I use BSPlayer for desktop video playback.
I use ZoomPlayer for HTPC/TV movie playback.
I use AIMP for audio playback since the demise of WimAmp eons ago.

Posted by:

30 Apr 2017

I've used VLC for about 10 years, and it handles pretty much all the media files I throw at it. I have, however, recently been using MusicBee when I want to sit back and relax while listening to my music library. If you've not tried MusicBee, you should give it a try.

Posted by:

Nat G
30 Apr 2017

I had trouble getting VLC to play videos recorded on my GoPro. I switched to Media Player Classic and it seems to play everything I throw at it.

Posted by:

02 May 2017

I, too, can't remember a time I didn't use VLC (Randi O, I also remember when it was "VideoLANclient"). I feel silly that I didn't even realize that it supports internet streaming - you have just made things so much easier for me! I have used it to extract audio files and convert between different media formats.

And, as for decrypting CSS, if this article is accurate: "Why Watching DVDs on Linux is Illegal in the USA" (https://www.howtogeek.com/138969/why-watching-dvds-on-linux-is-illegal-in-the-usa/), it just levels the playing field for us Linux users!

Posted by:

Tom Thomas
03 May 2017

Don't understand the praise for VLC. I have tried using VLC to play DVDs but it ALWAYS stutters. Have tried various fixes for this, but no joy.

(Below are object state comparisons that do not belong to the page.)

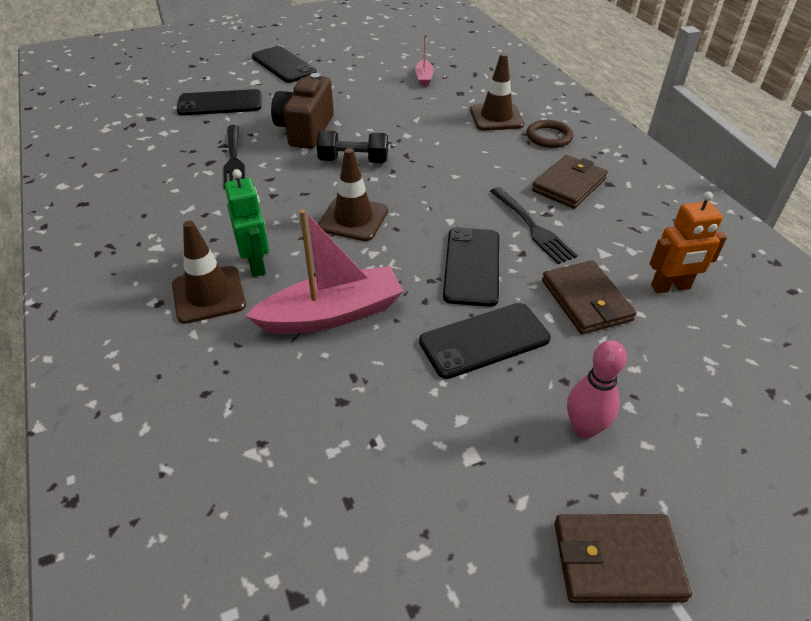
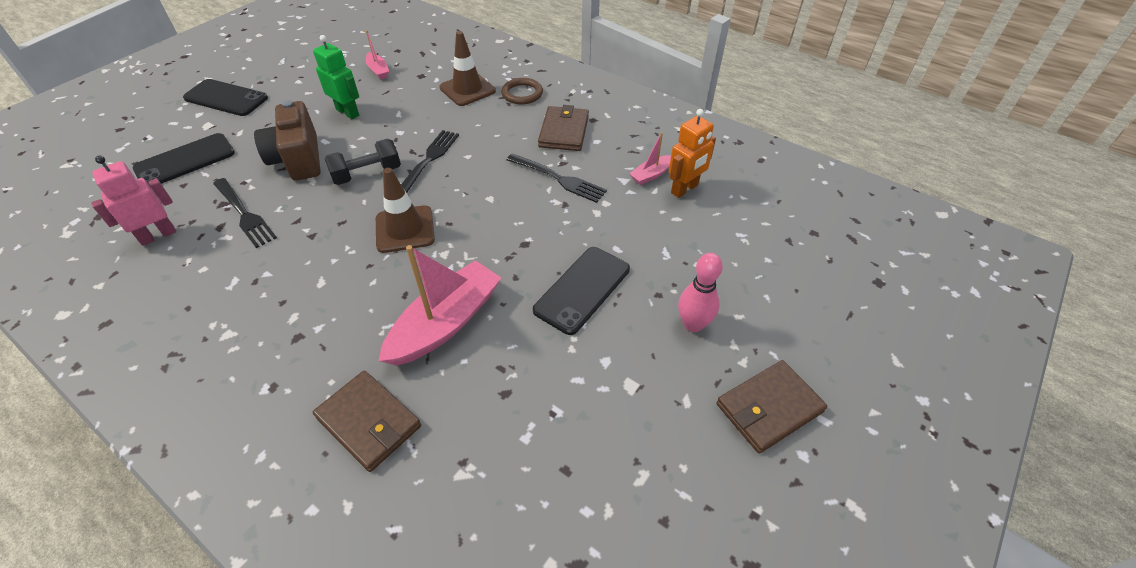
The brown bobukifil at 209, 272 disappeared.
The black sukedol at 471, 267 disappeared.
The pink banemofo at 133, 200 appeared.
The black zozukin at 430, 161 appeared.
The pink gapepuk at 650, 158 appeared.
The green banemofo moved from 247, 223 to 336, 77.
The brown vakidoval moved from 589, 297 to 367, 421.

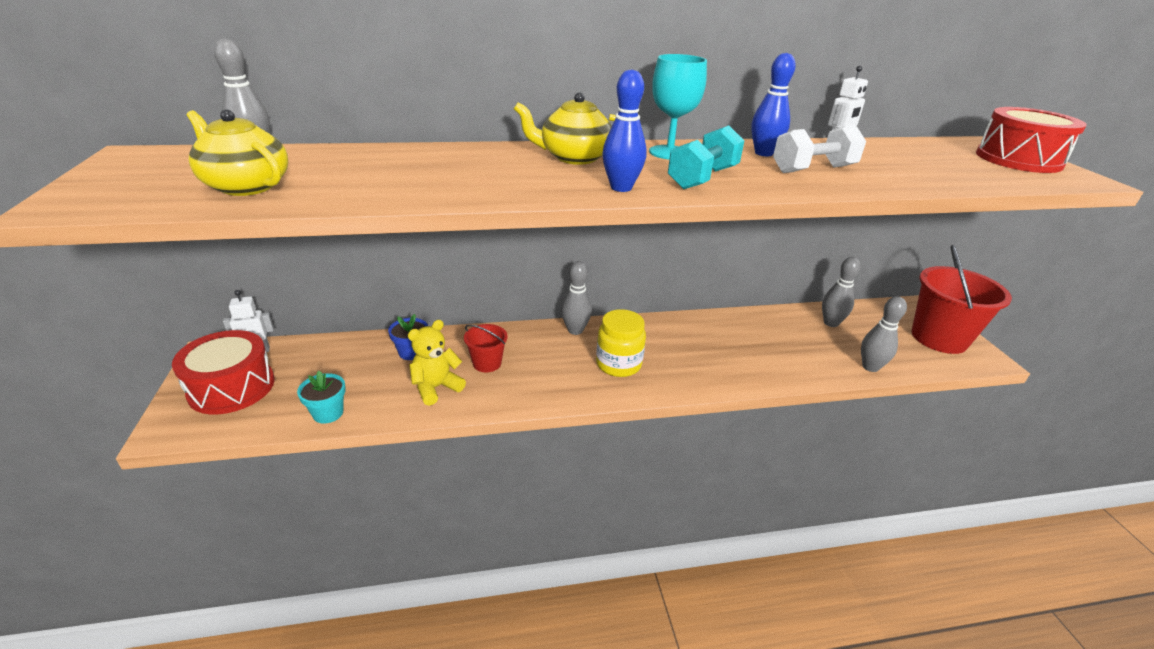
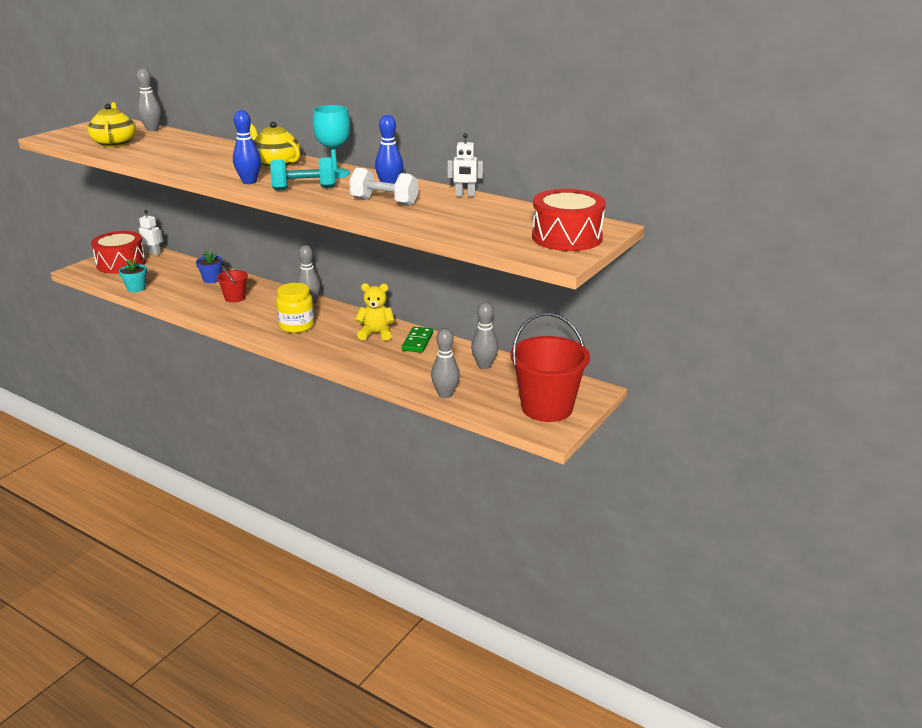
The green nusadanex at 417, 340 appeared.
The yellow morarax moved from 437, 363 to 375, 312.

Switched to SMPlayer and Windows Media Player Classic and all is well.

Posted by:

09 May 2017

Bob, you're my hero. I am sick to death of all the media players wanting to connect to my metered internet connection. This player asked me during installation if I want to automatically connect. No. And thanks for asking. I love to be able to just play my media, and with an easy to use interface too? Buyaa my friend!

Posted by:

Belen Baker
01 Jun 2018

VLC has some hidden features like downloading YouTube videos and remove audio from videos. Yet I prefer other specialized tools like free hd video converter factory.